#### What to do:
Below are the records; give the number of their lines that contain the word "center" and nothing more.

#### Extracted information:
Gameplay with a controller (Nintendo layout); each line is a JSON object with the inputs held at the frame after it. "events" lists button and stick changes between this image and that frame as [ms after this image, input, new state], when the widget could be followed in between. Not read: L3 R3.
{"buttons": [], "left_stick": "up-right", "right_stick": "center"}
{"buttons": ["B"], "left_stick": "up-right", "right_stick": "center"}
...
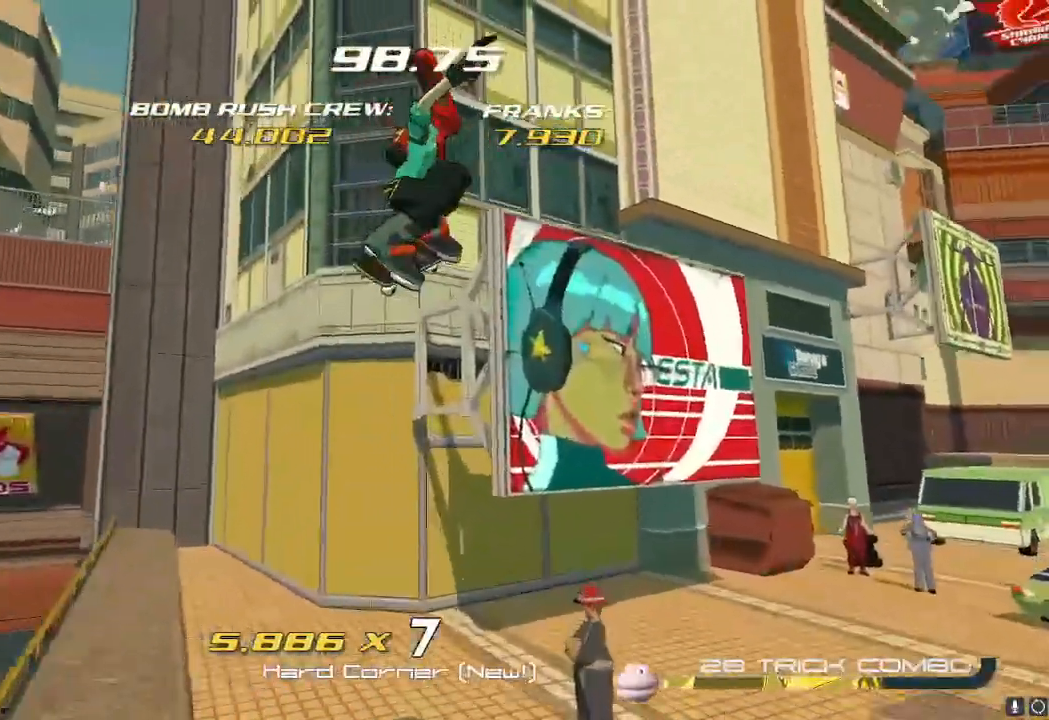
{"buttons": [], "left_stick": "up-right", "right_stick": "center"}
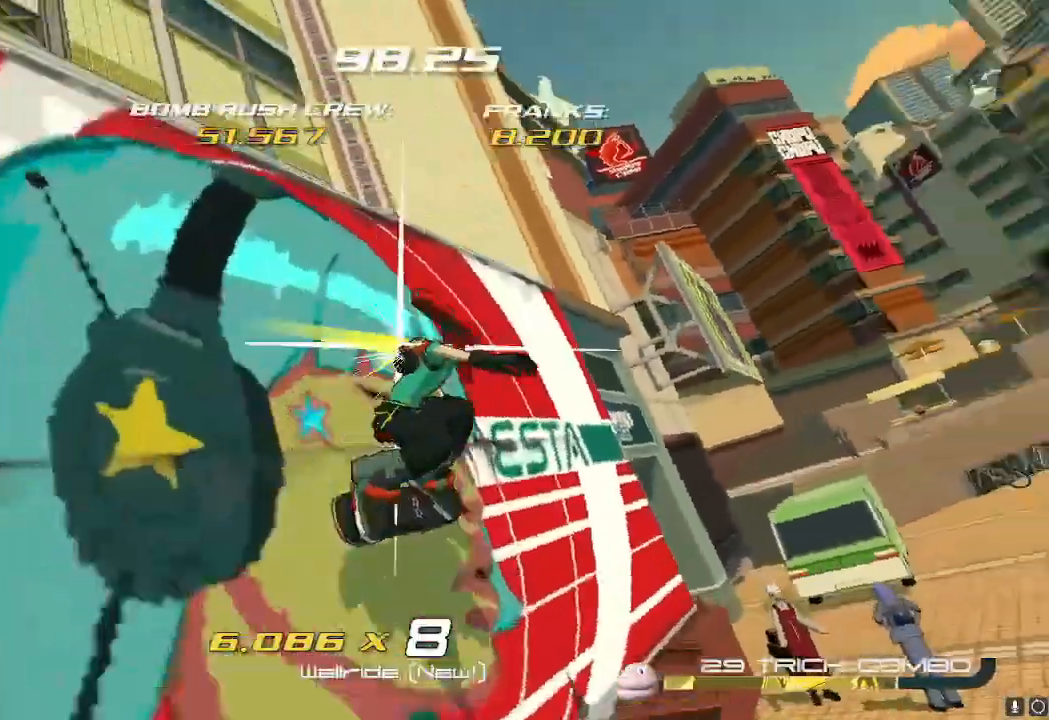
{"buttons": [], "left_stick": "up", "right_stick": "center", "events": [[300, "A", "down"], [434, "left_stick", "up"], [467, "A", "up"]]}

#### Expected answer:
4